Titre : Une étincelle de vie
Auteure : Jodi Picoult
Editions : Actes Sud
Date de parution : 1er mai 2019
Genre : roman
La grande originalité du dernier roman de Jodi Picoult repose sur son rythme : très cinématographique. Dès le début de l’histoire, on est directement plongé dans une scène de braquage armé. Il y a des morts, des blessés, des personnes paniquées. Et un tireur. Un homme bouleversé, à peine conscient de ce qu’il vient de faire. Et puis on remonte dans le temps, heure par heure. Et on se retrouve progressivement à l’origine de cette situation dramatique.
Et de drame, il en est bien question. Quel est cet endroit qui provoque autant de tension ? Qui voit des anti et des pro se déchirer au nom de croyances et de convictions qui devraient rester dans le registre du personnel ? C’est bien dans un centre qui pratique des interruptions volontaires de grossesse que Jodi Picoult plante son décor. Ou plutôt devrait-on dire dans LE seul centre dans l’Etat du Mississippi qui les pratique encore (authentique*). En mettant l’IVG au centre de son roman, l’auteure met une fois de plus le doigt sur une question qui fait débat aux Etats-Unis, son pays d’origine. Tout comme dans son précédent roman, Mille petits riens, on avait déjà pu observer l’étendue de son implication dans un autre combat, le racisme.
L’histoire contient une dose toute relative d’angoisse et de romanesque avec un négociateur qui doit garder son sang-froid pour faire la causette à un preneur d’otages qui détient entre autres sa fille dans le centre. Mais ici, la fiction n’est que prétexte.
En effet, l’auteure nous immerge dans du concret, des cas de figure qui ne sont pas de la fiction : des femmes trop jeunes pour être mères, des femmes pour qui ce n’est pas le bon moment, des femmes trop pauvres pour assurer l’éducation correcte d’un enfant ou des femmes qui ne veulent tout simplement pas d’enfant. Elles sont entourées d’infirmières, d’une psychologue, d’une accompagnatrice qui les escorte depuis le parking où les manifestants « pro vie » les harcèlent et d’une gérante de l’établissement qui a fait du Choix des femmes son cheval de bataille. Et un homme dans tout ça, un médecin qui, comme tout le personnel du centre, doit affronter des menaces parce qu’il pratique des IVG. Dans ce huis clos très féminisé, on perçoit l’intention volontaire de l’auteure de démontrer que l’IVG et la contraception restent malheureusement une responsabilité de femmes.
L’effet Jodi Picoult c’est aussi de ne pas bêtement nous présenter les bons et les mauvais, mais de faire preuve de plus de discernement en dépeignant la réalité.

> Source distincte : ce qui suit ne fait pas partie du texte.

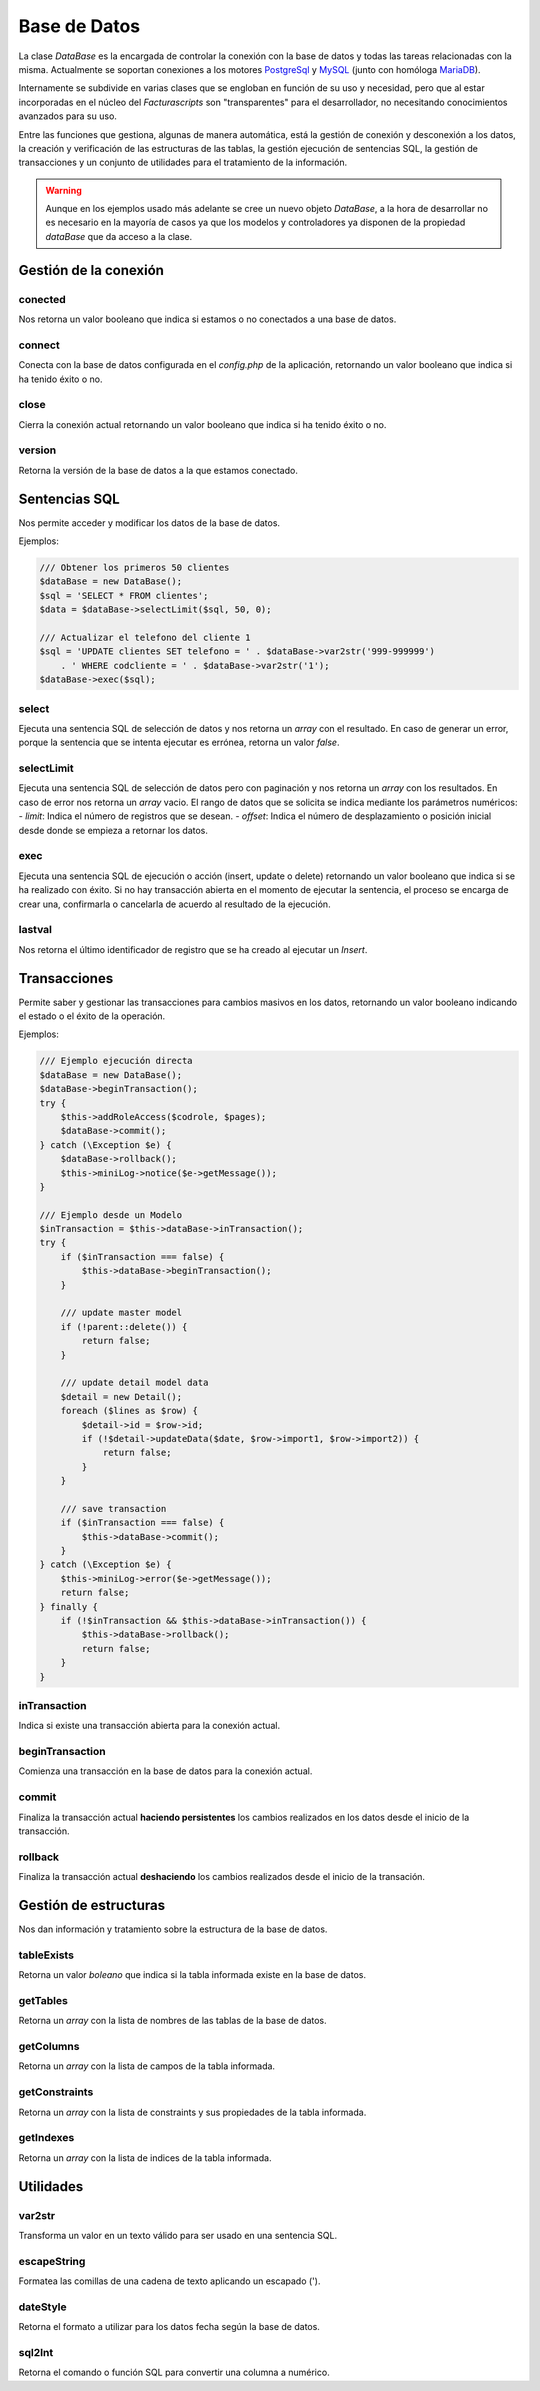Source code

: .. title:: DataBase
.. highlight:: rst

.. title:: Facturascripts, la clase DataBase y su uso
.. meta::
  :http-equiv=Content-Type: text/html; charset=UTF-8
  :generator: FacturaScripts Documentacion
  :description: Acceso y uso de la base de datos. Leer, modificar y borrar
  :keywords: facturascripts, documentacion, base de datos, postgresql, mysql
  :github_url: https://github.com/ArtexTrading/facturascripts-docs/blob/master/es/DataBase.rst


#############
Base de Datos
#############

La clase *DataBase* es la encargada de controlar la conexión con la base de datos y
todas las tareas relacionadas con la misma. Actualmente se soportan conexiones a los
motores `PostgreSql <https://www.postgresql.org>`_ y `MySQL <https://www.mysql.com>`_
(junto con homóloga `MariaDB <https://mariadb.org>`_).

Internamente se subdivide en varias clases que se engloban en función de su uso y necesidad,
pero que al estar incorporadas en el núcleo del *Facturascripts* son "transparentes" para el
desarrollador, no necesitando conocimientos avanzados para su uso.

Entre las funciones que gestiona, algunas de manera automática, está la gestión de conexión y
desconexión a los datos, la creación y verificación de las estructuras de las tablas,
la gestión ejecución de sentencias SQL, la gestión de transacciones y un conjunto de
utilidades para el tratamiento de la información.

.. warning::

  Aunque en los ejemplos usado más adelante se cree un nuevo objeto *DataBase*, a la hora de
  desarrollar no es necesario en la mayoría de casos ya que los modelos y controladores ya
  disponen de la propiedad *dataBase* que da acceso a la clase.


Gestión de la conexión
======================

conected
--------

Nos retorna un valor booleano que indica si estamos o no conectados a una base de datos.

connect
-------

Conecta con la base de datos configurada en el *config.php* de la aplicación, retornando
un valor booleano que indica si ha tenido éxito o no.

close
-----

Cierra la conexión actual retornando un valor booleano que indica si ha tenido éxito o no.

version
-------

Retorna la versión de la base de datos a la que estamos conectado.


Sentencias SQL
==============

Nos permite acceder y modificar los datos de la base de datos.

Ejemplos:

.. code:: php

    /// Obtener los primeros 50 clientes
    $dataBase = new DataBase();
    $sql = 'SELECT * FROM clientes';
    $data = $dataBase->selectLimit($sql, 50, 0);

    /// Actualizar el telefono del cliente 1
    $sql = 'UPDATE clientes SET telefono = ' . $dataBase->var2str('999-999999')
        . ' WHERE codcliente = ' . $dataBase->var2str('1');
    $dataBase->exec($sql);


select
------

Ejecuta una sentencia SQL de selección de datos y nos retorna un *array* con el resultado.
En caso de generar un error, porque la sentencia que se intenta ejecutar es errónea,
retorna un valor *false*.

selectLimit
-----------

Ejecuta una sentencia SQL de selección de datos pero con paginación y nos retorna
un *array* con los resultados. En caso de error nos retorna un *array* vacio.
El rango de datos que se solicita se indica mediante los parámetros numéricos:
- *limit*: Indica el número de registros que se desean.
- *offset*: Indica el número de desplazamiento o posición inicial desde donde se empieza a retornar los datos.

exec
----

Ejecuta una sentencia SQL de ejecución o acción (insert, update o delete) retornando
un valor booleano que indica si se ha realizado con éxito. Si no hay transacción abierta
en el momento de ejecutar la sentencia, el proceso se encarga de crear una, confirmarla o
cancelarla de acuerdo al resultado de la ejecución.

lastval
-------

Nos retorna el último identificador de registro que se ha creado al ejecutar un *Insert*.


Transacciones
=============

Permite saber y gestionar las transacciones para cambios masivos en los datos, retornando
un valor booleano indicando el estado o el éxito de la operación.

Ejemplos:

.. code:: php

    /// Ejemplo ejecución directa
    $dataBase = new DataBase();
    $dataBase->beginTransaction();
    try {
        $this->addRoleAccess($codrole, $pages);
        $dataBase->commit();
    } catch (\Exception $e) {
        $dataBase->rollback();
        $this->miniLog->notice($e->getMessage());
    }

    /// Ejemplo desde un Modelo
    $inTransaction = $this->dataBase->inTransaction();
    try {
        if ($inTransaction === false) {
            $this->dataBase->beginTransaction();
        }

        /// update master model
        if (!parent::delete()) {
            return false;
        }

        /// update detail model data
        $detail = new Detail();
        foreach ($lines as $row) {
            $detail->id = $row->id;
            if (!$detail->updateData($date, $row->import1, $row->import2)) {
                return false;
            }
        }

        /// save transaction
        if ($inTransaction === false) {
            $this->dataBase->commit();
        }
    } catch (\Exception $e) {
        $this->miniLog->error($e->getMessage());
        return false;
    } finally {
        if (!$inTransaction && $this->dataBase->inTransaction()) {
            $this->dataBase->rollback();
            return false;
        }
    }


inTransaction
-------------

Indica si existe una transacción abierta para la conexión actual.

beginTransaction
----------------

Comienza una transacción en la base de datos para la conexión actual.

commit
------

Finaliza la transacción actual **haciendo persistentes** los cambios realizados en los datos
desde el inicio de la transacción.

rollback
--------

Finaliza la transacción actual **deshaciendo** los cambios realizados desde el inicio de la transación.


Gestión de estructuras
======================

Nos dan información y tratamiento sobre la estructura de la base de datos.


tableExists
-----------

Retorna un valor *boleano* que indica si la tabla informada existe en la base de datos.


getTables
---------

Retorna un *array* con la lista de nombres de las tablas de la base de datos.


getColumns
----------

Retorna un *array* con la lista de campos de la tabla informada.


getConstraints
--------------

Retorna un *array* con la lista de constraints y sus propiedades de la tabla informada.


getIndexes
----------

Retorna un *array* con la lista de indices de la tabla informada.


Utilidades
==========

var2str
-------

Transforma un valor en un texto válido para ser usado en una sentencia SQL.


escapeString
------------

Formatea las comillas de una cadena de texto aplicando un escapado (\').


dateStyle
---------

Retorna el formato a utilizar para los datos fecha según la base de datos.


sql2Int
-------

Retorna el comando o función SQL para convertir una columna a numérico.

Elle s’est fortement documentée et basée sur des études pleines de chiffres et de cas portés en justice pour aborder son roman. Elle s’est également imprégnée de beaucoup de témoignages de femmes qui ont subi un avortement mais aussi…de personnes anti avortement. Comme elle l’exprime avec sagesse à titre personnel en fin d’ouvrage : « Nous ne sommes peut-être pas sur la même longueur d’onde mais nous pouvons respecter les opinions des autres et essayer d’y déceler une part de vérité. (…) Peut-être nous verrons-nous plutôt comme des êtres humains pétris d’imperfections, qui s’efforcent de faire de leur mieux ».
Après cette lecture, on devine que Jodi Picoult en a gros sur la patate à propos de certains sujets mal légiférés ou laissés à l’appréciation de personnes peu compétentes. Pour le faire savoir elle a choisi son arme, l’écriture. Et on a hâte qu’elle la dégaine à nouveau…
* depuis 2018 aux Etats-Unis, un certain blondinet en surpoids accro aux UV a coupé les vivres aux centres qui pratiquent les IVG, contraignant nombre d’entre-eux à fermer leurs portes.